Budget de la recherche : le grand enfumage
La nécessité d'une augmentation conséquente du budget de l'ESR est un constat largement partagé par la communauté de l'enseignement supérieur et la recherche. Ce que celle-ci attend, ce sont des moyens permettant de créer de l'emploi statutaire pour résorber la précarité et des moyens pour les laboratoires, sous la forme de crédits de bases récurrents. Force est de constater que ce n'est pas la réponse apportée par ce projet de loi. La trajectoire budgétaire du projet de loi est loin d'être à la hauteur de l'ambition affichée des 3% de PIB pour la recherche, dont 1% pour la recherche publique. Le rapport annexé au projet de loi en fait d'ailleurs lui- même le constat : en fait, avec une trajectoire telle que proposée et en estimant une évolution du PIB basée sur une tendance défavorable, il faudra attendre 2062 pour atteindre les 1%....
Concernant la trajectoire d'emploi indiquée dans le rapport annexé et sur la base des données de l'analyse d'impact, il est annoncé une augmentation de 3% de l'emploi sous-plafond (les emplois de chaque Ministère et de chaque opérateur étant, depuis la mise en œuvre de la LOLF, limités par un plafond révisé de manière annuelle).
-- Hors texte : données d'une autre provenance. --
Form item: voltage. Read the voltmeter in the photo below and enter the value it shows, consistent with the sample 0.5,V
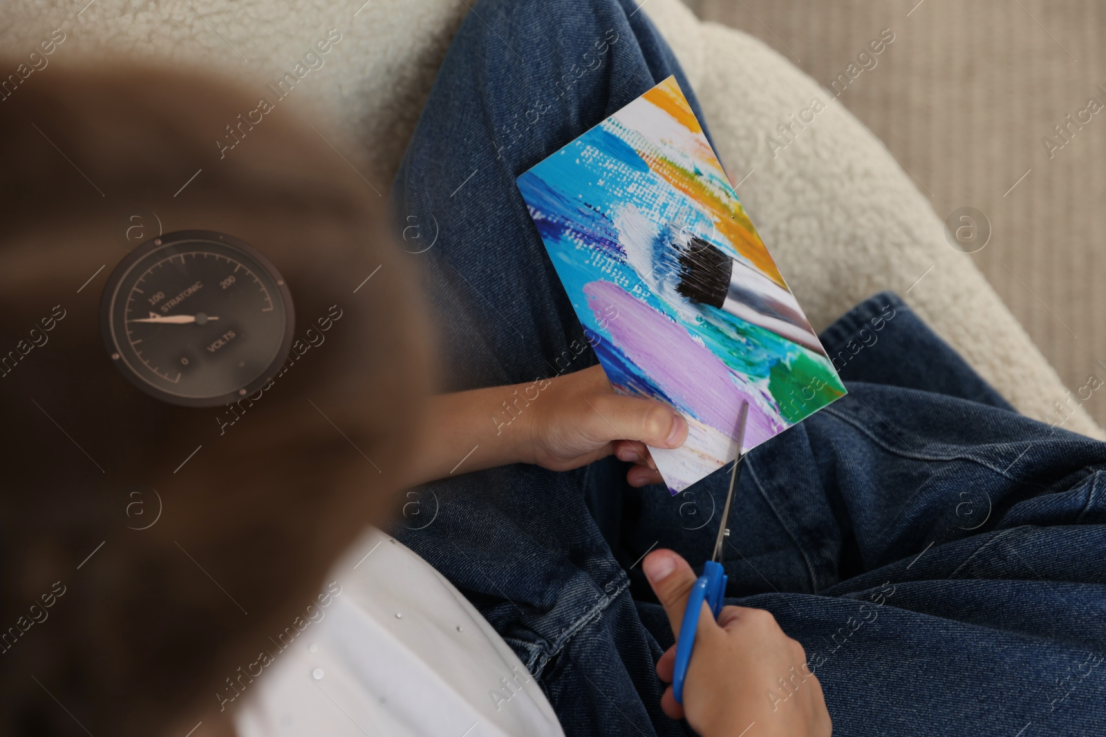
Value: 70,V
Et il ne s'agirait même pas forcément d’emploi de fonctionnaires, puisque par exemple les tenure tracks seraient comptabilisés dans l'emploi sous-plafond. C'est en revanche une augmentation de 22% de l'emploi hors-plafond, donc contractuel, qui est prévu: ce n'est pas acceptable, mais hélas cohérent avec la volonté d'augmenter les moyens de l'ANR et de développer encore plus le financement sur projet.
Dès lors, pour ce qui est de "l'attractivité", si, comme le souligne le rapport d'impact, le nombre de candidat-e-s au postes de chercheur-e-s diminue, c'est en grande partie lié à la diminution dans les mêmes proportions du nombre de postes mis au concours (la pression de sélection reste quasi identique). Ce qu'attendent les collègues c'est avant tout un emploi stable, des conditions de travail et des moyens corrects, bien plus que des primes de plus en plus individualisées qui sont quasiment la seule réponse qu'apporte le projet de loi à cette question.
Enfin, le rapport annexé annonce une augmentation de la dépense fiscale du crédit d'impôt recherche (CIR) mais aucun chiffrage n'est donné. Aujourd'hui, ce sont déjà 6,5 milliards d'euros qui sont dépensés sans contrôle et qui constituent un véritable détournement de l'argent public. Cette somme représente l'équivalent de 60 000 emplois de titulaires environnés (c'est-à-dire avec les locaux et moyens pour travailler); des emplois qui manquent cruellement à l'heure actuelle au service public de recherche et d’enseignement supérieur.
Pour SUD éducation et SUD Recherche EPST, la LPPR c’est toujours non ! Ce projet de loi condamne à la précarité sans fin les générations actuelles et futures de jeunes chercheurs et jeunes chercheuses. Il constitue une attaque contre le service public d’enseignement supérieur et de la recherche, contre les droits des personnels et contre l’indépendance de la recherche.